*** Input data ***

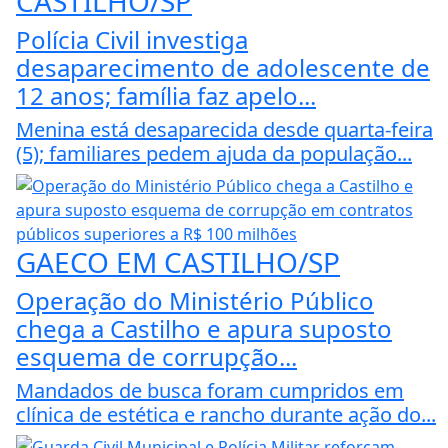
CASTILHO/SP
Polícia Civil investiga
desaparecimento de adolescente de
12 anos; família faz apelo...
Menina está desaparecida desde quarta-feira
(5); familiares pedem ajuda da população...
GAECO EM CASTILHO/SP
Operação do Ministério Público
chega a Castilho e apura suposto
esquema de corrupção...
Mandados de busca foram cumpridos em
clínica de estética e rancho durante ação do...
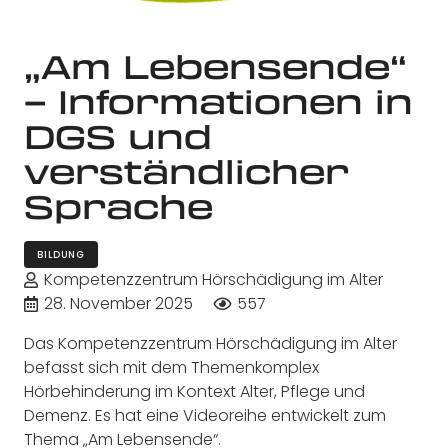
„Am Lebensende“
– Informationen in
DGS und
verständlicher
Sprache
BILDUNG
Kompetenzzentrum Hörschädigung im Alter
28. November 2025
557
Das Kompetenzzentrum Hörschädigung im Alter
befasst sich mit dem Themenkomplex
Hörbehinderung im Kontext Alter, Pflege und
Demenz. Es hat eine Videoreihe entwickelt zum
Thema „Am Lebensende“.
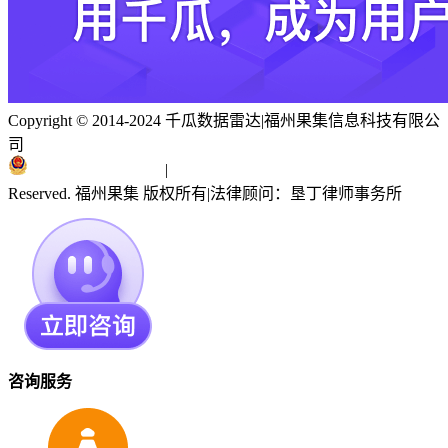
Copyright © 2014-2024 千瓜数据雷达
|
福州果集信息科技有限公
司
闽ICP备19018186号
|
闽公网安备 35010402351303号
Reserved. 福州果集 版权所有
|
法律顾问：垦丁律师事务所
咨询服务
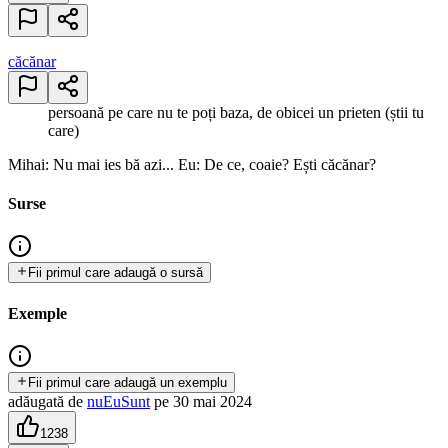
căcănar
persoană pe care nu te poți baza, de obicei un prieten (știi tu
care)
Mihai: Nu mai ies bă azi... Eu: De ce, coaie? Ești căcănar?
Surse
Fii primul care adaugă o sursă
Exemple
Fii primul care adaugă un exemplu
adăugată
de
nuEuSunt
pe
30 mai 2024
1238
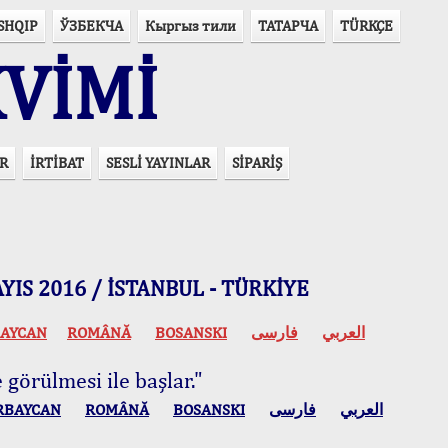
SHQIP
ЎЗБЕКЧА
Кыргыз тили
ТАТАРЧА
TÜRKÇE
VİMİ
R
İRTİBAT
SESLİ YAYINLAR
SİPARİŞ
 MAYIS 2016 / İSTANBUL - TÜRKİYE
AYCAN
ROMÂNĂ
BOSANSKI
فارسی
العربي
 görülmesi ile başlar."
RBAYCAN
ROMÂNĂ
BOSANSKI
فارسی
العربي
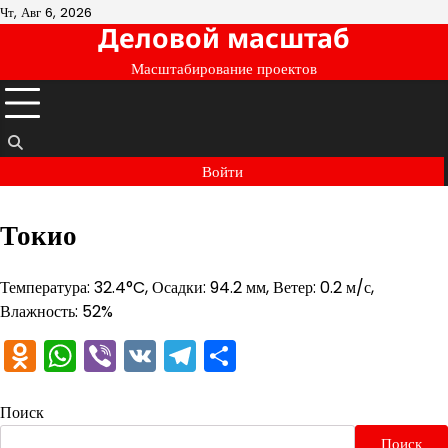
Перейти
Чт, Авг 6, 2026
Деловой масштаб
к
содержимому
Масштабирование проектов
Войти
Токио
Температура: 32.4°C, Осадки: 94.2 мм, Ветер: 0.2 м/с,
Влажность: 52%
Odnoklassniki
WhatsApp
Viber
VK
Telegram
Отправить
Поиск
Поиск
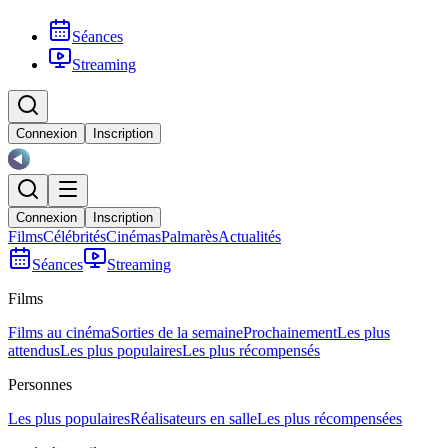
Séances
Streaming
Connexion
Inscription
Connexion
Inscription
Films
Célébrités
Cinémas
Palmarès
Actualités
Séances
Streaming
Films
Films au cinéma
Sorties de la semaine
Prochainement
Les plus
attendus
Les plus populaires
Les plus récompensés
Personnes
Les plus populaires
Réalisateurs en salle
Les plus récompensées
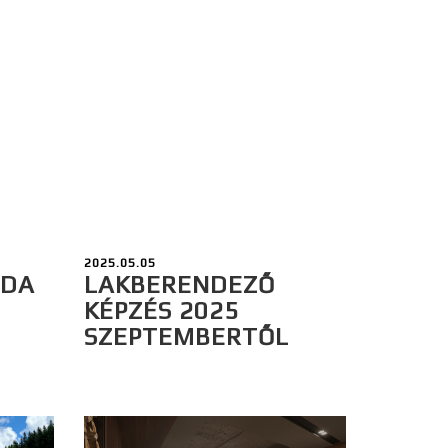
2025.05.05
ODA
LAKBERENDEZŐ
KÉPZÉS 2025
SZEPTEMBERTŐL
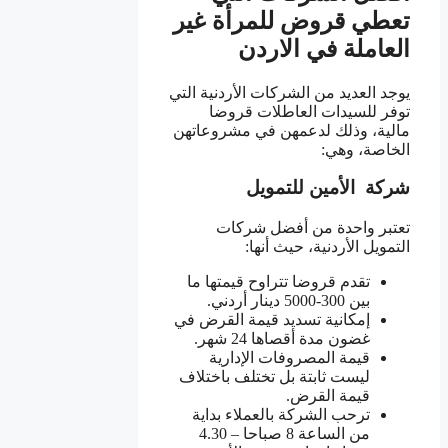
تعطي قروض للمرأة غير
العاملة في الاردن
يوجد العديد من الشركات الأردنية التي
توفر للسيدات العاطلات قروضا
مالية، وذلك لدعمهن في مشروعاتهن
الخاصة، وهي:
شركة الأمين للتمويل
تعتبر واحدة من أفضل شركات
التمويل الأردنية، حيث أنها:
تقدم قروضا تتراوح قيمتها ما
بين 300-5000 دينار أردني.
إمكانية تسديد قيمة القرض في
غضون مدة أقصاها 24 شهر.
قيمة المصروفات الإدارية
ليست ثابتة بل تختلف باختلاف
قيمة القرض.
ترحب الشركة بالعملاء بداية
من الساعة 8 صباحا – 4.30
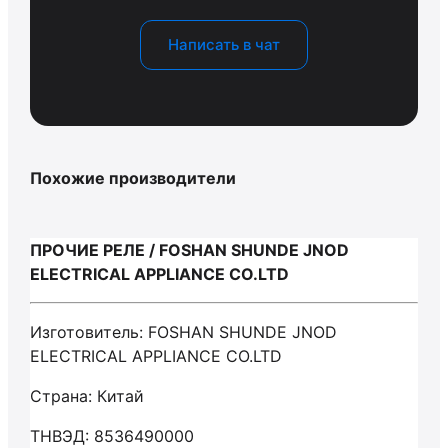
Написать в чат
Похожие производители
ПРОЧИЕ РЕЛЕ / FOSHAN SHUNDE JNOD
ELECTRICAL APPLIANCE CO.LTD
Изготовитель: FOSHAN SHUNDE JNOD
ELECTRICAL APPLIANCE CO.LTD
Страна: Китай
ТНВЭД: 8536490000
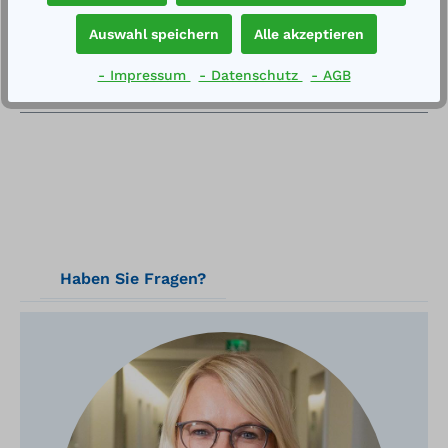
mmInhalt: 210 l einwandiger Behälter aus
Polyethylen, für AdBlue ® zugelassenintegrie…
Auswahl speichern
Alle akzeptieren
Mehr
- Impressum
- Datenschutz
- AGB
Technische Daten
Haben Sie Fragen?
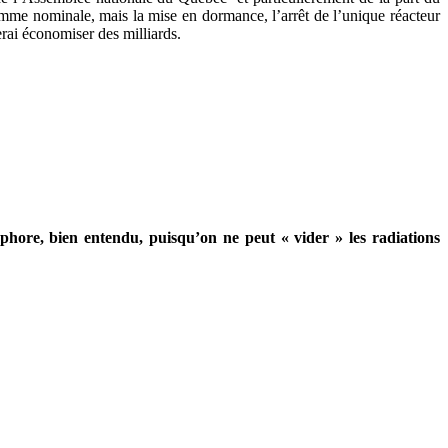
mme nominale, mais la mise en dormance, l’arrêt de l’unique réacteur
ferai économiser des milliards.
phore, bien entendu, puisqu’on ne peut « vider » les radiations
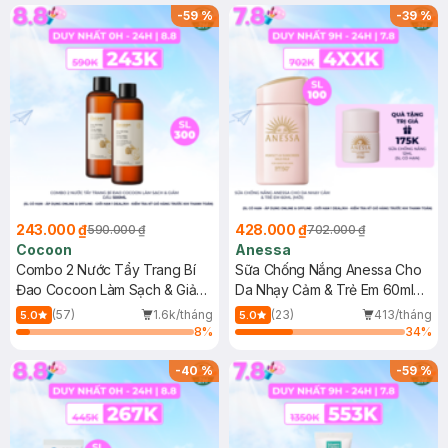
-
59
%
-
39
%
243.000 ₫
428.000 ₫
590.000 ₫
702.000 ₫
Cocoon
Anessa
Combo 2 Nước Tẩy Trang Bí
Sữa Chống Nắng Anessa Cho
Đao Cocoon Làm Sạch & Giảm
Da Nhạy Cảm & Trẻ Em 60ml
Dầu 500ml
(Mới)
(57)
1.6k/tháng
(23)
413/tháng
5.0
5.0
8
%
34
%
-
40
%
-
59
%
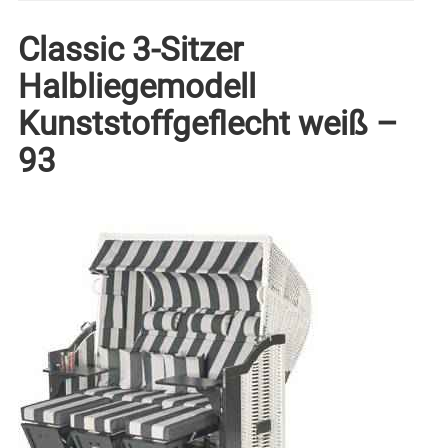
Classic 3-Sitzer
Halbliegemodell
Kunststoffgeflecht weiß –
93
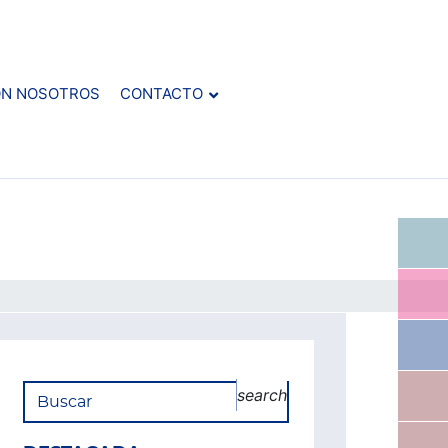
ON NOSOTROS
CONTACTO
search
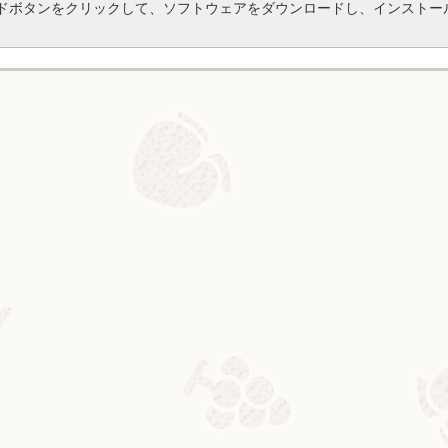
ドボタンをクリックして、ソフトウェアをダウンロードし、インストー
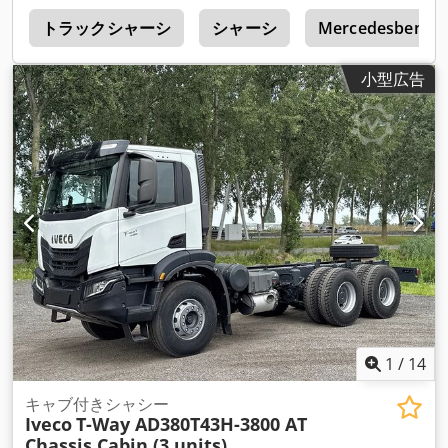
ー
トラックシャーシ
シャーシ
Mercedesbenz A
小型広告
1
/
14
キャブ付きシャシー
Iveco
T-Way AD380T43H-3800 AT
Chassis Cabin (3 units)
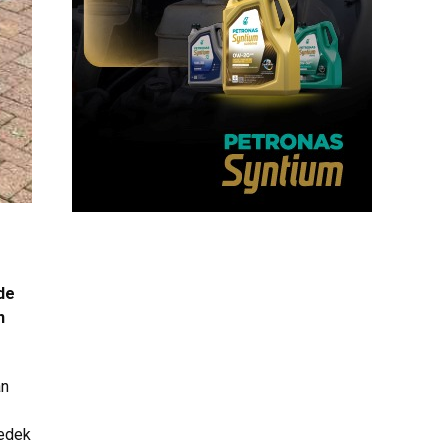
zde
n
an
Yedek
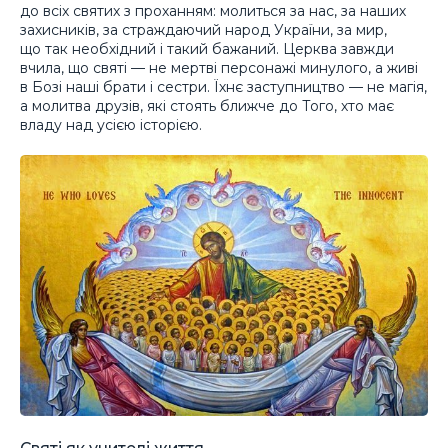
до всіх святих з проханням: молиться за нас, за наших
захисників, за страждаючий народ України, за мир,
що так необхідний і такий бажаний. Церква завжди
вчила, що святі — не мертві персонажі минулого, а живі
в Бозі наші брати і сестри. Їхнє заступництво — не магія,
а молитва друзів, які стоять ближче до Того, хто має
владу над усією історією.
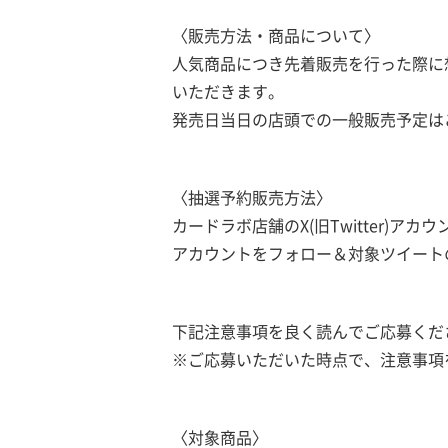
〈販売方法・商品について〉
人気商品につき先着販売を行った際に
いただきます。
発売日当日の店頭での一般販売予定は
〈抽選予約販売方法〉
カードラボ店舗のX(旧Twitter)ア
アカウントをフォロー＆対象ツイート
下記注意事項を良く読んでご応募くだ
※ご応募いただいた時点で、注意事項
〈対象商品〉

*** End of Input data ***

### Directions for this task
Return only the lines running from the top of the data to the line that holds "befasst sich mit dem Themenkomplex". Include both of those lines, but skip the pictures.

### Answer below
CASTILHO/SP
Polícia Civil investiga
desaparecimento de adolescente de
12 anos; família faz apelo...
Menina está desaparecida desde quarta-feira
(5); familiares pedem ajuda da população...
GAECO EM CASTILHO/SP
Operação do Ministério Público
chega a Castilho e apura suposto
esquema de corrupção...
Mandados de busca foram cumpridos em
clínica de estética e rancho durante ação do...
„Am Lebensende“
– Informationen in
DGS und
verständlicher
Sprache
BILDUNG
Kompetenzzentrum Hörschädigung im Alter
28. November 2025
557
Das Kompetenzzentrum Hörschädigung im Alter
befasst sich mit dem Themenkomplex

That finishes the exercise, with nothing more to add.